Case Study 4: Alert Pages On Cause Instead Of Symptom

Scenario: An alert pages whenever CPU exceeds 80%. At night, batch jobs trigger pages though users are unaffected. During a real checkout outage, CPU stays normal.

Source anchor: Google SRE monitoring guidance recommends paging on symptoms users care about and using cause alerts for tickets/debugging. See Google SRE monitoring distributed systems.

Module concepts: symptom alert, cause alert, SLO, runbook, on-call fatigue.

Wrong Approach

Every scary metric pages.

Better Approach

Page on user-impacting symptoms:

Page:
checkout success rate below SLO
p99 latency above SLO

Ticket:
CPU high but no symptom
disk trending full in 7 days

Tradeoff Table

Alert typeGainCost
cause pageearly signalnoisy
symptom pageuser-impact alignedmay be later
ticket alertplanned worknot immediate
no alertquiethidden failure

Required Artifact

Write an alert spec: symptom, threshold, window, severity, runbook, dashboard link, and non-page causes.

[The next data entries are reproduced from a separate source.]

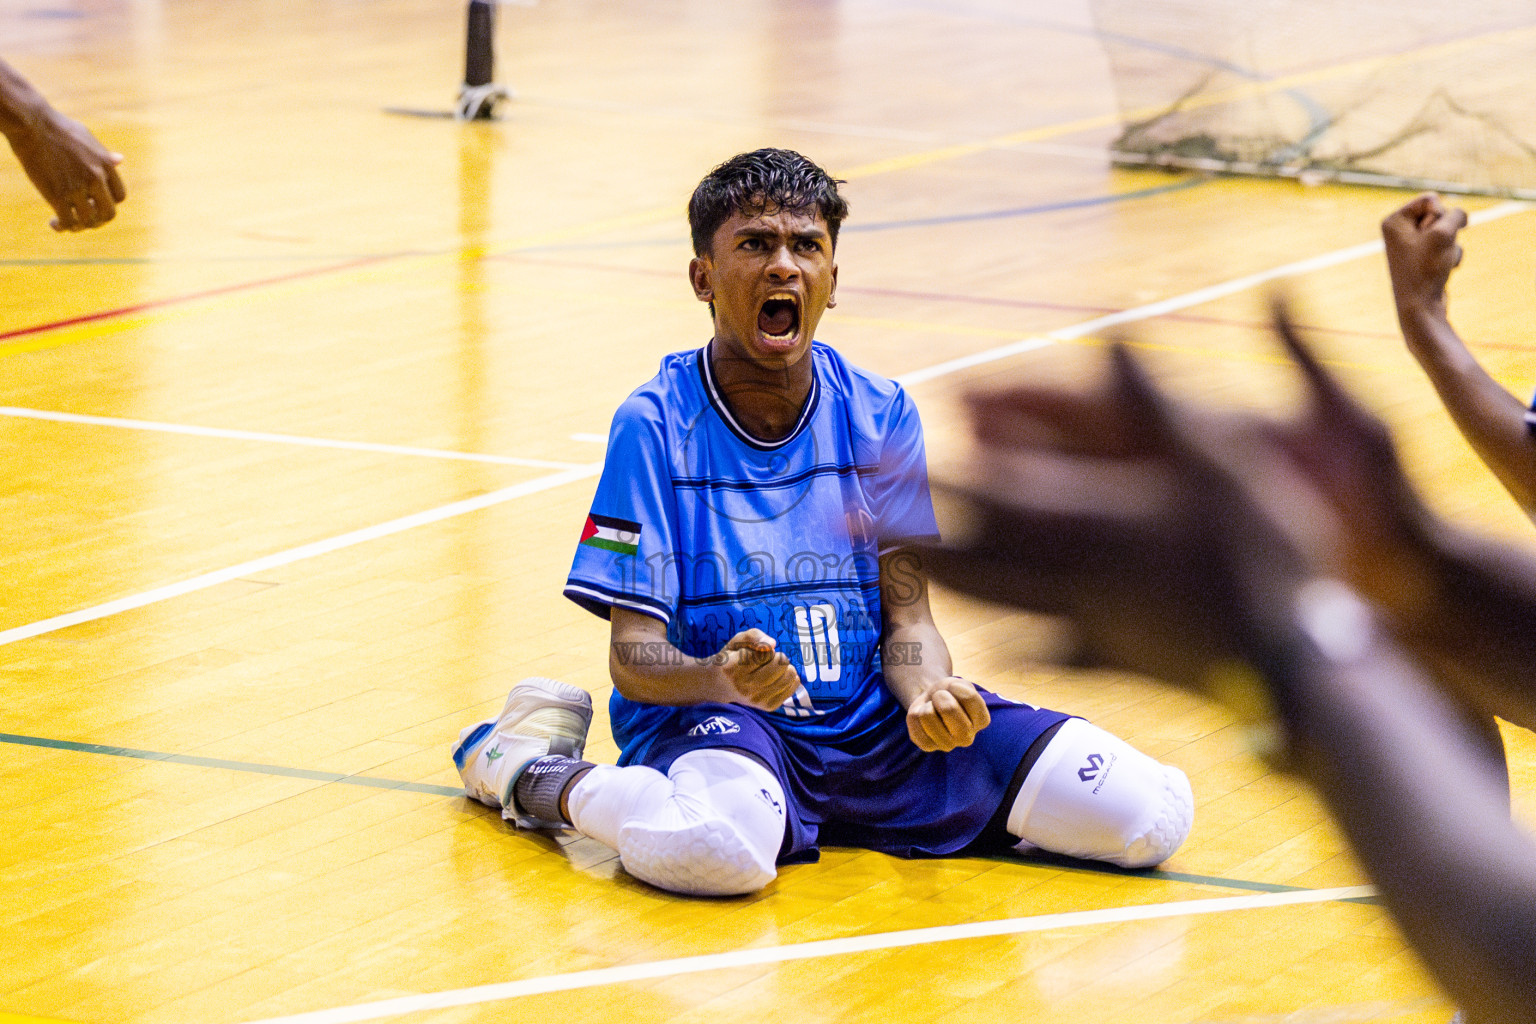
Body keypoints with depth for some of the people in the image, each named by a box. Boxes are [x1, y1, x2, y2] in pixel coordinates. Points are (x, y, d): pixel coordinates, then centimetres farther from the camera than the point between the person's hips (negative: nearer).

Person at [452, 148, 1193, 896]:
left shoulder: (881, 418, 4)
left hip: (874, 723, 4)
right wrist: (720, 678, -33)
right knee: (717, 845, -43)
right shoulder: (655, 426, -7)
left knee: (1149, 813, -12)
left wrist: (929, 694, -21)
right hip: (709, 718, -4)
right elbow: (633, 654, -10)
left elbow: (907, 618, 3)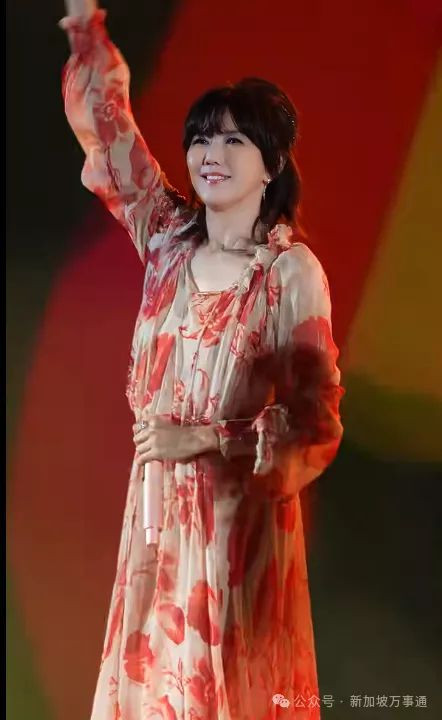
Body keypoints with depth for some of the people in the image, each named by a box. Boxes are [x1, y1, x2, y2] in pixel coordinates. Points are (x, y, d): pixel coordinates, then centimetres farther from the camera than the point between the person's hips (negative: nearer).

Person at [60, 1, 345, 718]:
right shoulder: (168, 239, 2)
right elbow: (109, 126, 11)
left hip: (241, 509, -5)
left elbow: (314, 419, -12)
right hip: (157, 500, 5)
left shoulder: (293, 271, -12)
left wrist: (205, 439, -19)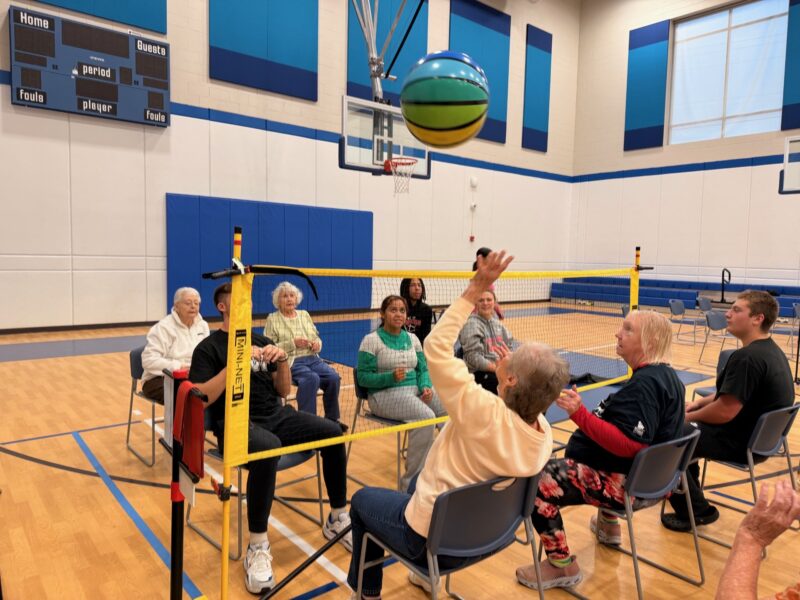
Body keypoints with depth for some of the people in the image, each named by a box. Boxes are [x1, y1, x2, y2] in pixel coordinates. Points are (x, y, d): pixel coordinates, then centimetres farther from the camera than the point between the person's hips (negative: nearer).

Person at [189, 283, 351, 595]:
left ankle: (337, 519, 2)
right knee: (268, 449, -39)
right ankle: (258, 547, -23)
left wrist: (282, 361, -4)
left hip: (277, 416, 6)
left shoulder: (261, 341, 16)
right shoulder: (208, 348, 0)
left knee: (333, 432, -17)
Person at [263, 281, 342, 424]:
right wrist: (293, 343, -16)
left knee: (333, 377, -22)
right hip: (290, 361, -5)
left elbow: (317, 339, 21)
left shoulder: (305, 314, 18)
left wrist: (317, 345, -4)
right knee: (312, 378, -35)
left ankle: (332, 419, -6)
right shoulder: (272, 319, 3)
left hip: (313, 358, 5)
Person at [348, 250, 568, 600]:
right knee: (420, 479, 34)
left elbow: (436, 346, -32)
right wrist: (511, 364, -1)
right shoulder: (544, 432, -16)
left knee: (362, 499, 21)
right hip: (483, 533, 6)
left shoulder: (486, 415, -37)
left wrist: (475, 288, -27)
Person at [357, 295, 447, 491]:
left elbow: (423, 370, 14)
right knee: (426, 416, -32)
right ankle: (410, 480, -18)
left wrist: (426, 387, -8)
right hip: (385, 394, -6)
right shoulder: (371, 340, -4)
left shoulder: (412, 339, 13)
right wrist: (391, 377, -22)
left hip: (415, 390, 6)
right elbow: (363, 377, -7)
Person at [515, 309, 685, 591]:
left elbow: (627, 445, -33)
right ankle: (607, 523, 43)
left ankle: (562, 566, -4)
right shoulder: (667, 376, 8)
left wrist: (579, 414, -34)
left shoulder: (644, 383, -25)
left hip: (630, 485, -11)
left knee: (538, 484, -17)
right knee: (573, 455, 36)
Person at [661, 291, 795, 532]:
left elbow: (724, 412, -28)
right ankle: (689, 490, 38)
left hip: (741, 442, -10)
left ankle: (695, 511, 8)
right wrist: (699, 402, 9)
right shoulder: (770, 349, 5)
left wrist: (688, 417, -11)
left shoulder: (747, 357, -29)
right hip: (759, 434, 10)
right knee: (683, 426, 23)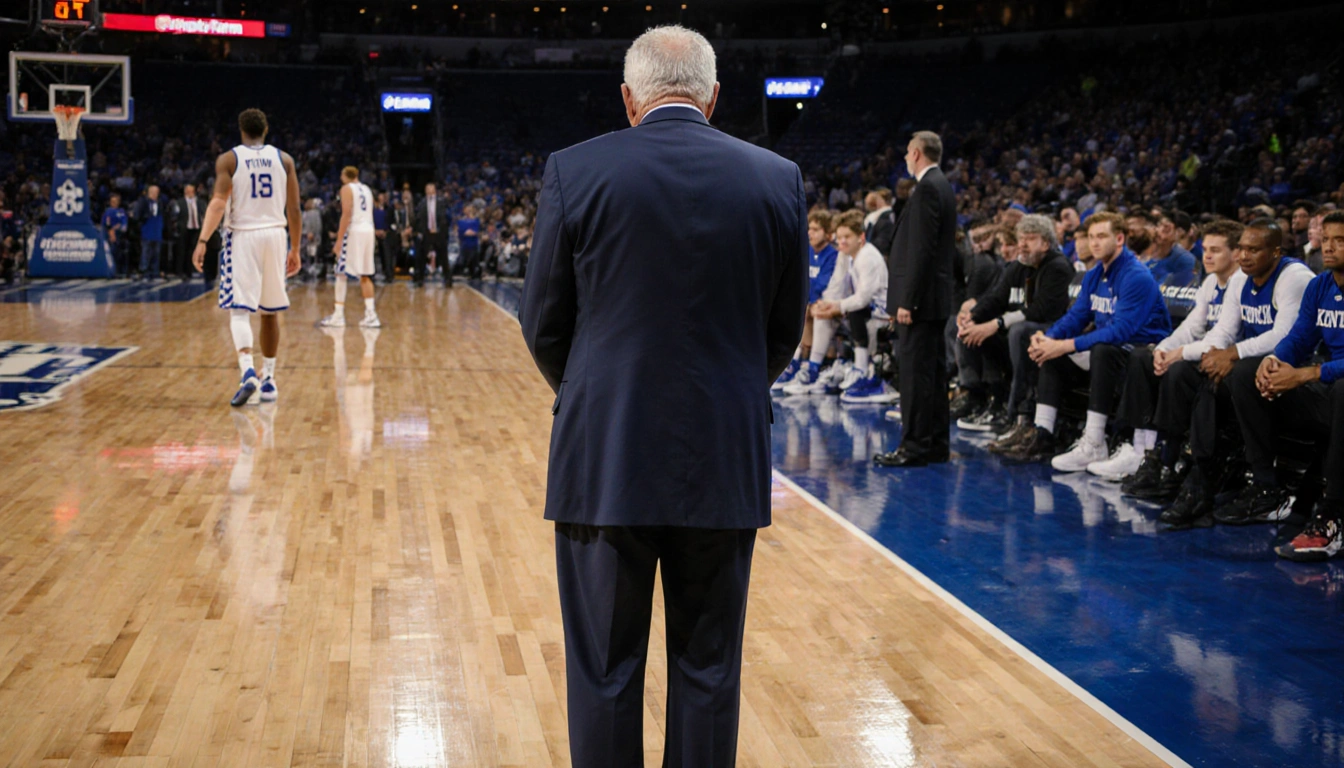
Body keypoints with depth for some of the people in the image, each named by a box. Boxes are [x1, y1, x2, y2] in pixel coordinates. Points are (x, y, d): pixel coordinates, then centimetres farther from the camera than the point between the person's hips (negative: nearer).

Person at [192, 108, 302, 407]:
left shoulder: (228, 159, -1)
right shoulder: (284, 159, 6)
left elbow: (219, 202, -14)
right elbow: (294, 209, 4)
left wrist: (202, 241, -15)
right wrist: (295, 249, 11)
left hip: (242, 236, -3)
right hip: (274, 235, 3)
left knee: (239, 310, -5)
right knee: (270, 312, 13)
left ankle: (248, 372, -26)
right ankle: (268, 379, 19)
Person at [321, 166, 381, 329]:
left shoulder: (347, 188, -3)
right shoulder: (366, 189, 19)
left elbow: (346, 215, -12)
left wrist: (339, 240, -13)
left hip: (354, 230, -7)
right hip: (368, 231, 7)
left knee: (341, 273, -1)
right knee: (365, 275, 12)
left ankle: (338, 315, -3)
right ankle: (371, 314, 6)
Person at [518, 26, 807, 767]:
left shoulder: (574, 172, -6)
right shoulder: (778, 179, 0)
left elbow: (543, 324, 0)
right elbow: (784, 330, 6)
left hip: (605, 461, -1)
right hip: (726, 463, 2)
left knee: (604, 671, 10)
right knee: (709, 671, 14)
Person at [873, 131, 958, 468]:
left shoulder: (927, 189, -15)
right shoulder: (942, 186, 17)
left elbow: (922, 249, -21)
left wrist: (907, 301, -21)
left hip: (921, 299, -10)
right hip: (936, 296, 10)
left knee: (916, 373, -8)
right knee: (933, 370, 13)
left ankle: (915, 446, -6)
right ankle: (936, 444, 18)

Case Study 5: Image Supply Chain Without Provenance

Scenario: A container image is built from latest, pulls unpinned packages, and is deployed without scanning or signing. A vulnerable package ships unnoticed.

Source anchor: SLSA provides a framework for supply-chain integrity levels; Sigstore Cosign supports signing container artifacts. See SLSA framework and Sigstore Cosign.

Module concepts: image hardening, provenance, signing, scanning, SBOM.

Wrong Approach

"It built successfully, so it is safe to deploy."

Better Approach

Add supply-chain controls:

base image pinned
dependencies locked
image scanned
SBOM generated
image signed
deployment verifies signature

Tradeoff Table

ControlGainCost
scanfinds known CVEsfalse positives
SBOMinventorygeneration/storage
signingprovenancekeyless/key workflow
pinned baserepeatabilitypatch update process

Required Artifact

Write a container release security checklist with scan, SBOM, signing, and exception policy.


Source Map

SourceUse it for
OWASP Threat Modeling Cheat SheetSTRIDE and threat-model process
Vault Database Secrets Enginedynamic database credentials
OpenTelemetry Semantic Conventionstelemetry attributes and consistency
Google SRE monitoringsymptom vs cause monitoring
SLSAsupply-chain integrity model
Sigstore Cosignartifact signing

Completion Standard

  • At least three artifacts are completed.
  • At least one artifact includes a STRIDE table.
  • At least one artifact defines a secret lifecycle.
  • At least one artifact defines alert/runbook behavior.
  • At least one artifact covers supply-chain controls.